What is being asked
Repeat the data in full and exactly. Leave the pictures out.

Source data
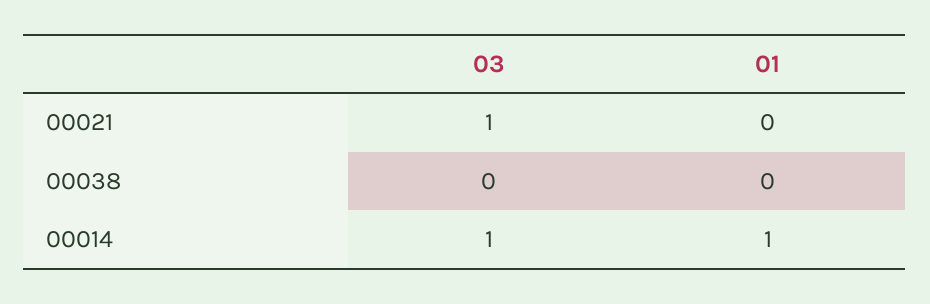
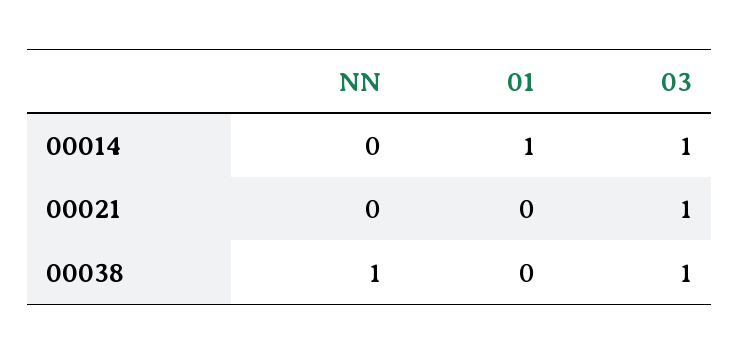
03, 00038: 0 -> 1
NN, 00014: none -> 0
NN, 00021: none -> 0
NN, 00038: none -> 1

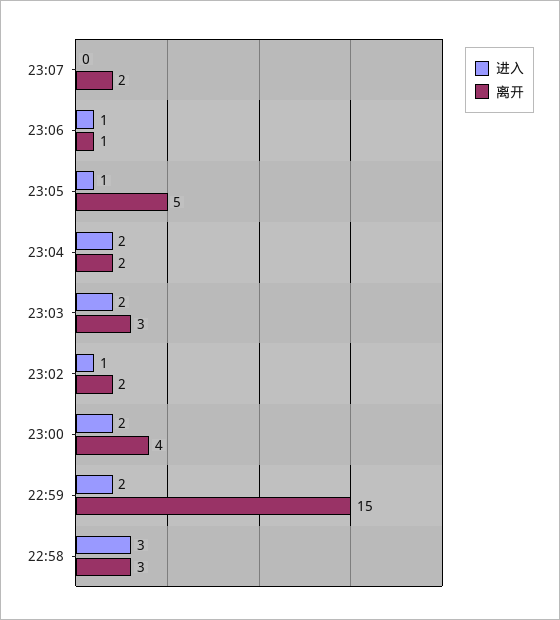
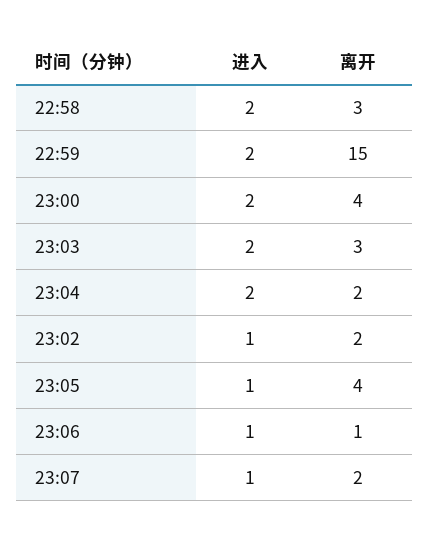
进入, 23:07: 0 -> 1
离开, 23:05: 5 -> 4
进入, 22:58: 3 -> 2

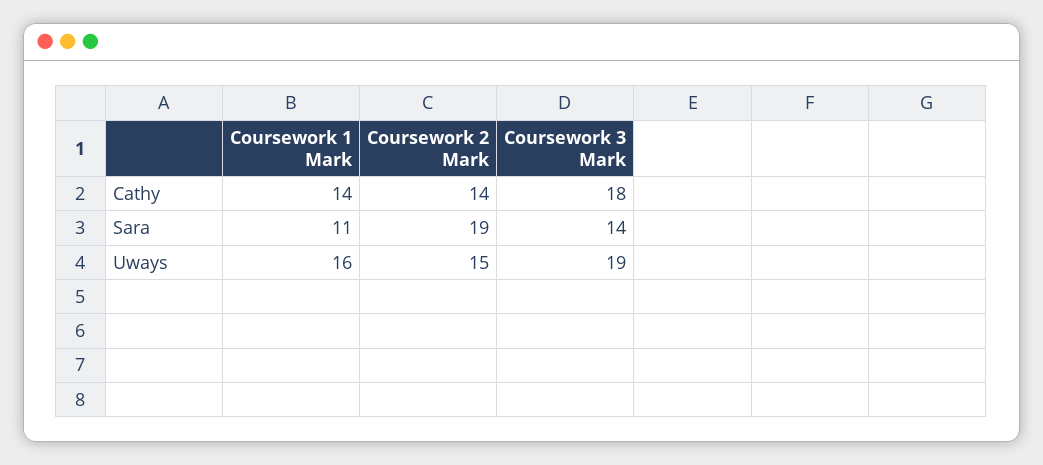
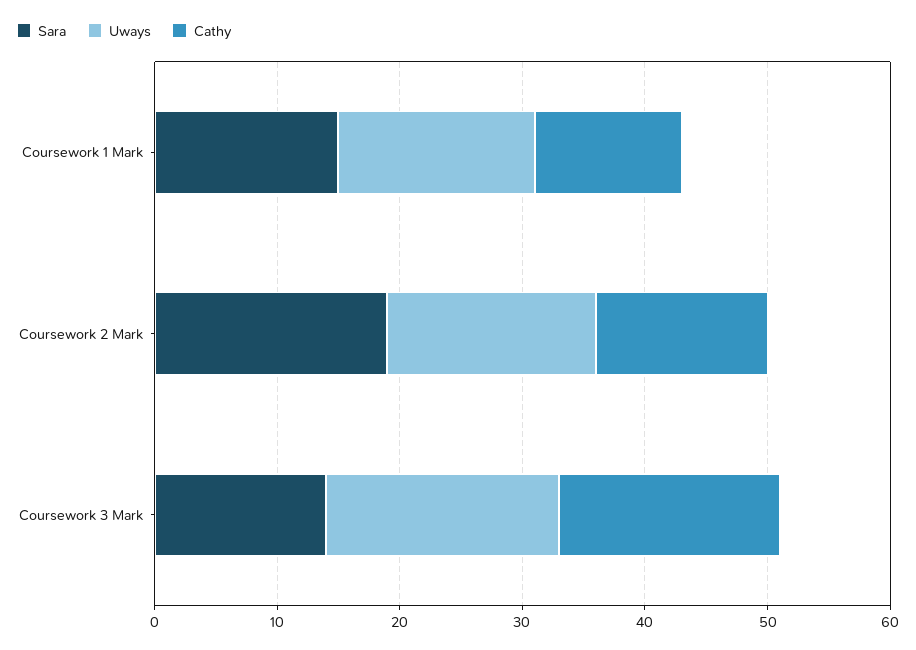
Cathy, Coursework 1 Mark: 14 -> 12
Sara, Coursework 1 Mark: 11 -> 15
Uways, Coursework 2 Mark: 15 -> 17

Response box
03, 00038: 0 -> 1
NN, 00014: none -> 0
NN, 00021: none -> 0
NN, 00038: none -> 1

进入, 23:07: 0 -> 1
离开, 23:05: 5 -> 4
进入, 22:58: 3 -> 2

Cathy, Coursework 1 Mark: 14 -> 12
Sara, Coursework 1 Mark: 11 -> 15
Uways, Coursework 2 Mark: 15 -> 17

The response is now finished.